THE TREATMENT OF PREMATURE EJACULATION THROUGH SURROGATE PARTNER THERAPY AS CONDUCTED BY IPSA TRAINED SURROGATES AND PRACTICED AT THE SCHOOL OF ICASA, BEDFORDSHIRE, ENGLAND.

 

Conclusion:

To treat premature ejaculation as purely a physiological condition without taking into consideration its underlying causes which, in most cases, are complex psychogenic interactions of emotions, mind, nervous system and physical body relating to the client’s perceptions of his inadequacy and of unworthiness,  is akin to treating premature ejaculation as if it were a common cold.  It is not like the common cold.  It cannot be “caught” through a germ or a virus and it cannot be effectively treated, let alone cured, through drugs.  It is equally evasive to the efforts of well-meaning therapists who believe that teaching the sufferer techniques alone will solve the problem.  It will not, for the elusive condition will return when the client is faced with the causal factors which are discovered within the subject only when faced with his real fear – a sexual partner.

This sample is not intended to be a scientific study with traditional conditions imposed for such studies.  It has been undertaken, however, in the absence of any consistent information or statistics relating to the outcome of clients being treated for sexual anxieties and dysfunctions through Surrogate Partner Therapy since Masters and Johnson first pioneered such a therapeutic model over forty years ago.  The statistics have been compiled from genuine case studies.  The clients were not aware of any participation in this study as it was felt that such knowledge would put further anxiety in the minds of already anxious people and would, thereby, affect the outcome of the therapy and render the statistics unreliable to an unknown factor.  No client confidentiality has been compromised or jeopardised; no therapist-client trust has been infringed.  We believe that the decision to review genuine and factual outcomes rather than to solicit participants in a trial in such a form of therapy is reasonable, justified; in the interest of the therapeutic community and of the percentage of the worldwide public who may need the curative help that Surrogate Partner Therapy can provide.

IPSA/ICASA Surrogate Partner Therapy is clearly not for everyone.  We consider the drop out rate acceptable but not satisfying.  Furthermore, such therapy without stringent initial screening could result in creating more problems than it solves if inappropriate cases are accepted for treatment.  It is quite common for a man to consider himself as “the worst case of premature ejaculation ever to walk the face of the earth” only for it to be discovered that his overly self critical judgements are the very cause of his problem and that embarking on a costly and lengthy course of emotionally intensive therapy such as that represented in this paper would be like taking a sledge hammer to crack a nut.  We have also come across many cases where a man’s partner has given her permission for him to embark upon such course of treatment without realising that such willingness to sacrifice may be repressing her true feelings and her own sexual needs.  In short, there are many reasons why, and many clients for whom, Surrogate Partner Therapy may not be the appropriate treatment approach.

Given this caveat, and others too numerous for this paper to elucidate, there is a category of client for whom Surrogate Partner Therapy may not only be an appropriate form of treatment but, possibly the only form of treatment that has the potential for a high efficacy.   In evaluating results, it should be born in mind that the clients represented in this study have been carefully evaluated and accepted for treatment by Surrogate partner Therapy on the basis that this potentially is their ‘last gasp saloon’ (having already been referred for treatment by a referring therapist) as distinct from a first line of treatment choice.  It should also be noted that the type of premature ejaculation is complicated, rather than simple or relational (see page 3).
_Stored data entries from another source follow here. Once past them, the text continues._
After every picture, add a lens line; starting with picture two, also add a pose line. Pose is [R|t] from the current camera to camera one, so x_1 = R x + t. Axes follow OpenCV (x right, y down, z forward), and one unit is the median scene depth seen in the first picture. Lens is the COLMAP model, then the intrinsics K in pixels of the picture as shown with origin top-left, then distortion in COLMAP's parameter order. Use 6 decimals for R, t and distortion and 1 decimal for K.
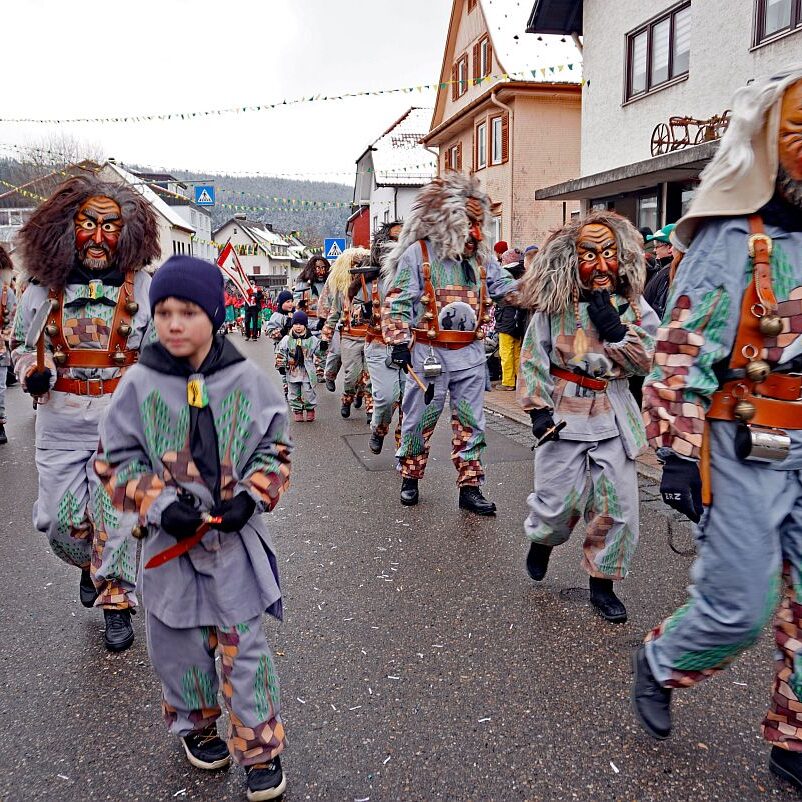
lens RADIAL K [[813.9, 0, 404.0], [0, 813.9, 380.9], [0, 0, 1]] dist [-0.035513, 0.031713]
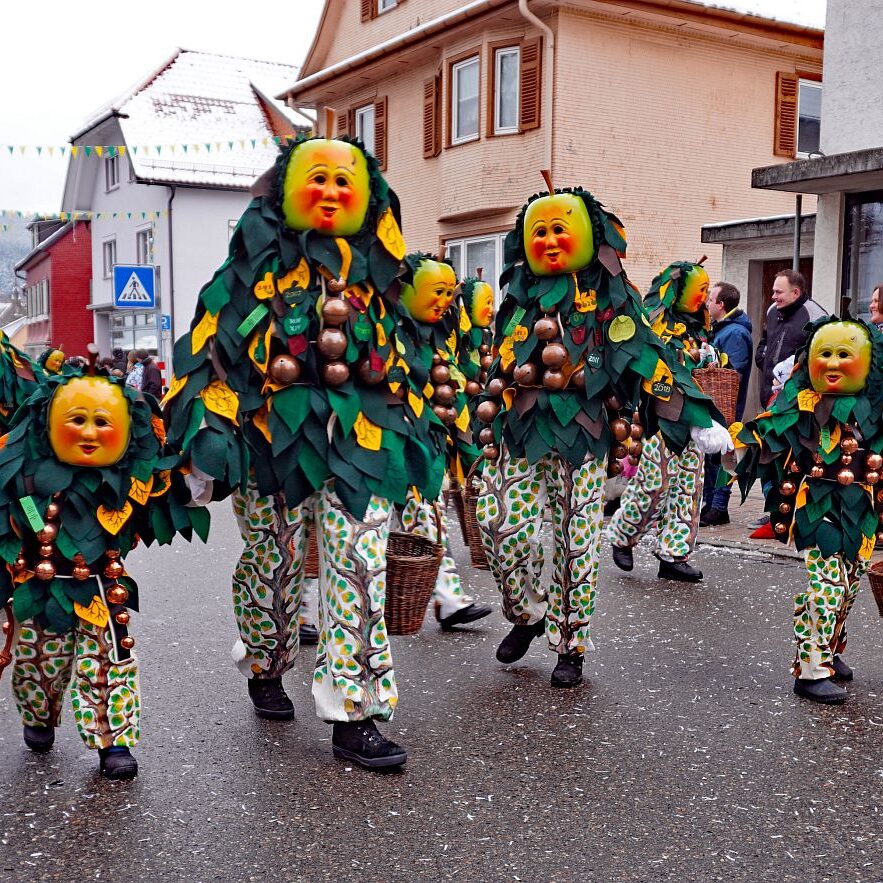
lens RADIAL K [[1244.4, 0, 491.7], [0, 1244.4, 530.0], [0, 0, 1]] dist [-0.055012, 0.020631]
pose [[0.934363, -0.029454, 0.355103, -0.182795], [0.027149, 0.999566, 0.011474, -0.015223], [-0.355287, -0.001080, 0.934757, 0.228557]]
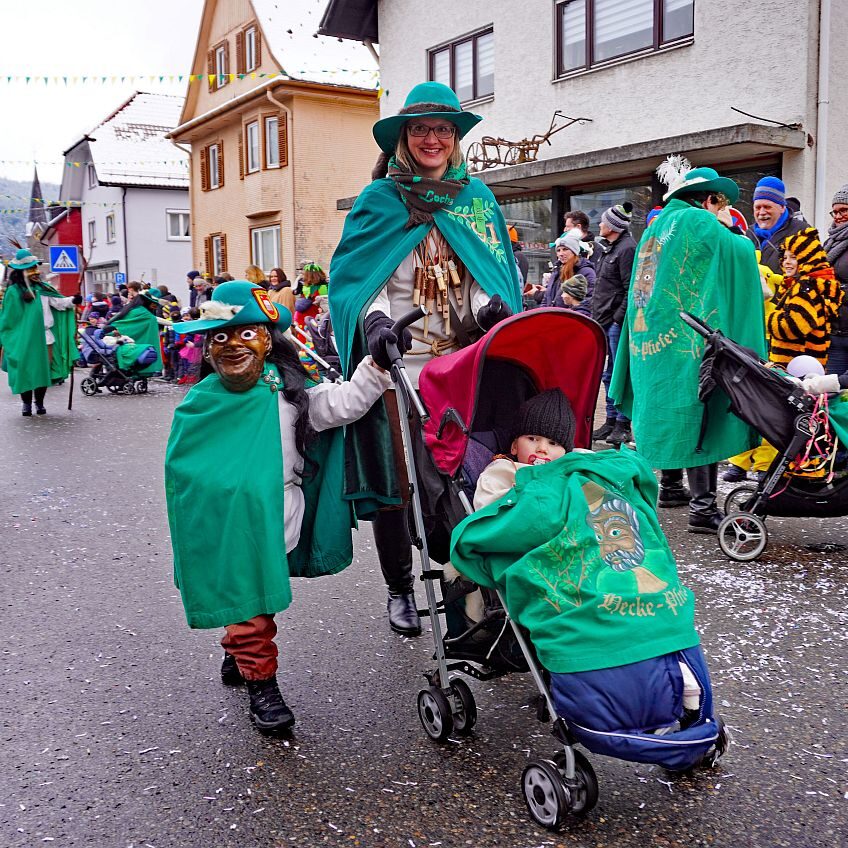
lens RADIAL K [[967.8, 0, 525.2], [0, 967.8, 384.4], [0, 0, 1]] dist [-0.019179, 0.009433]
pose [[0.912787, -0.035091, 0.406926, -0.071479], [0.051583, 0.998229, -0.029624, 0.018227], [-0.405165, 0.048031, 0.912981, -0.078329]]
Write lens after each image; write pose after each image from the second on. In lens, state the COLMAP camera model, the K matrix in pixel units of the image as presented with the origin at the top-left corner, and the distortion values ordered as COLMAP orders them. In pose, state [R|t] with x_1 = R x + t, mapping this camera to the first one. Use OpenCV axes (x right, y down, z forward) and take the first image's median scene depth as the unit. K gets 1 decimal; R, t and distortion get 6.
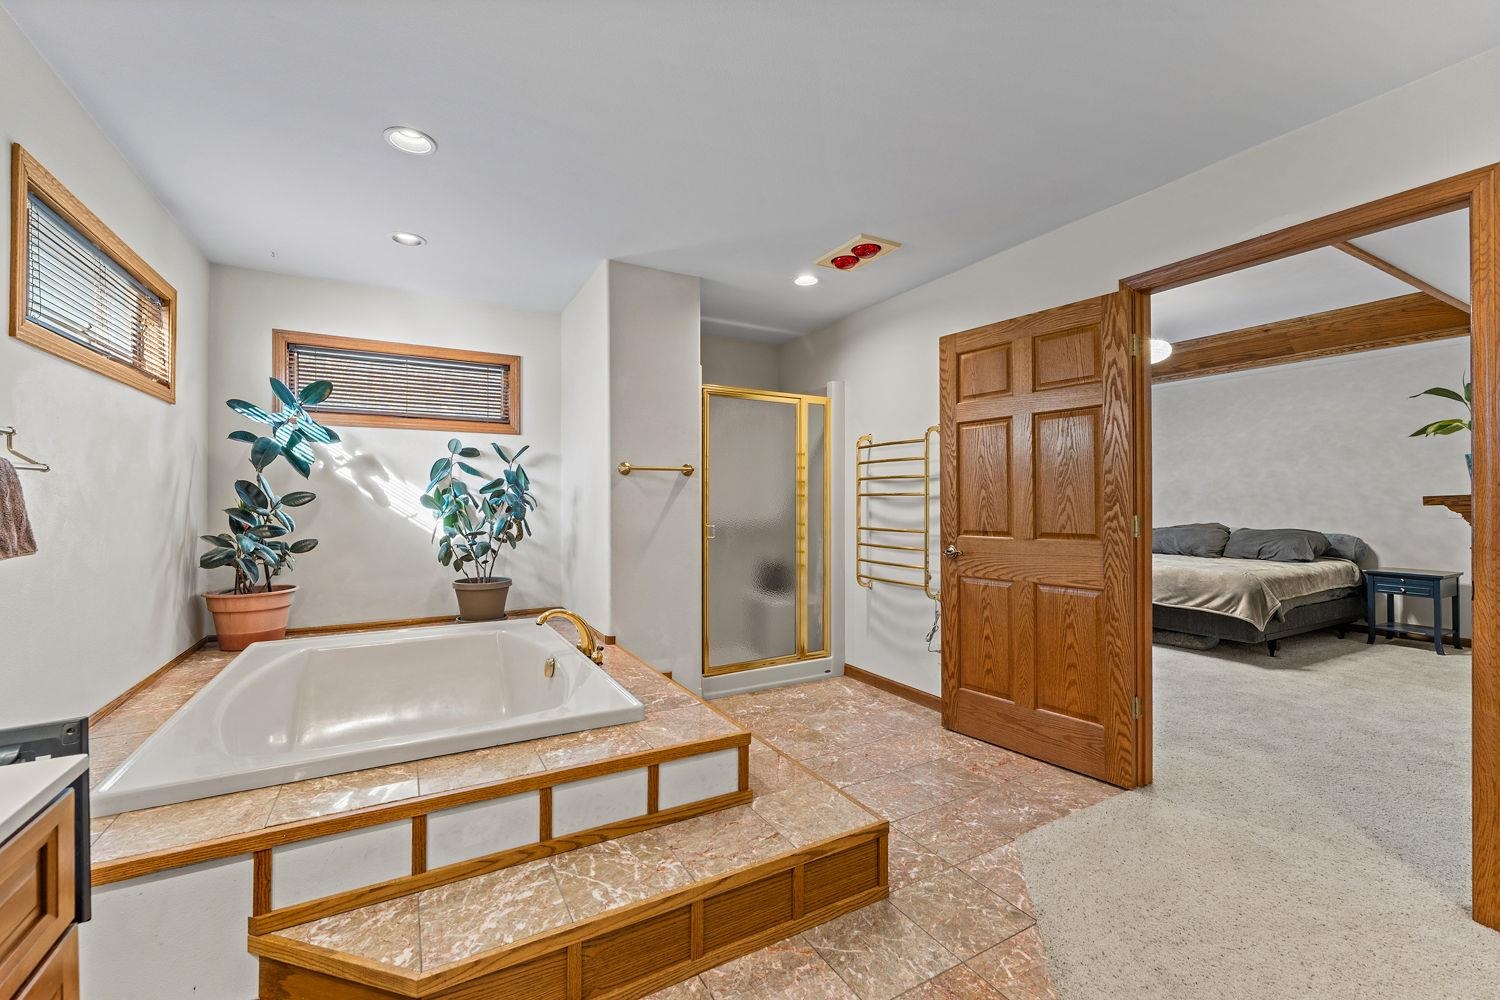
lens RADIAL K [[613.8, 0, 763.7], [0, 613.8, 506.8], [0, 0, 1]] dist [0.002120, 0.000444]
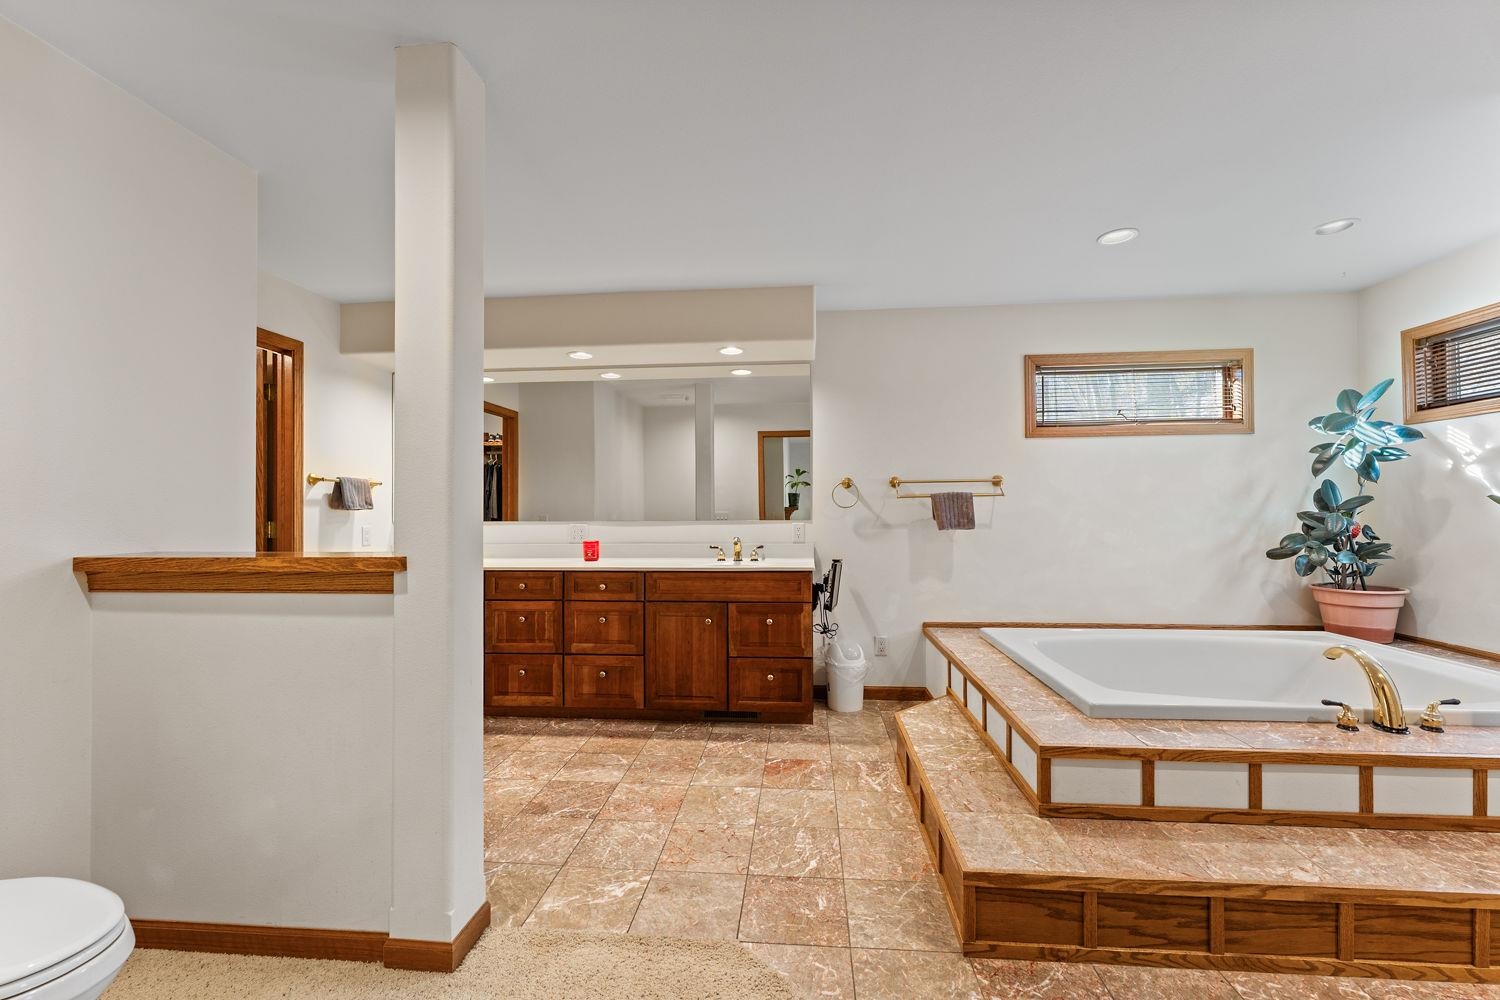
lens RADIAL K [[613.8, 0, 758.4], [0, 613.8, 501.6], [0, 0, 1]] dist [0.002120, 0.000444]
pose [[-0.567884, -0.004823, -0.823094, 0.724018], [0.001948, 0.999972, -0.007203, -0.010388], [0.823106, -0.005694, -0.567859, 0.829527]]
In short, the participating clients are embarking on Surrogate Partner Therapy because of an absence of partner co-operation or involvement.

From the results of the analysis of the cases represented by this study, the IPSA/ICASA.SPT achieved a satisfactory, marked or conclusive improvement in 82.61% of men aged between 26-48 suffering premature ejaculation with its cause recognised as ‘Fear of Intimacy’ and in 76.19% in men aged between 27-65 with the causal condition being ‘Performance Anxiety’.  The results of this study show a quantifiable efficacy in such cases sufficient to warrant Surrogate Partner Therapy, when structured as practiced by IPSA and ICASA, being recommended as an ethical and effective form of therapy for the treatment of complicated premature ejaculation in men who present for treatment without a partner or without partner co-operation or involvement in the curative methodology.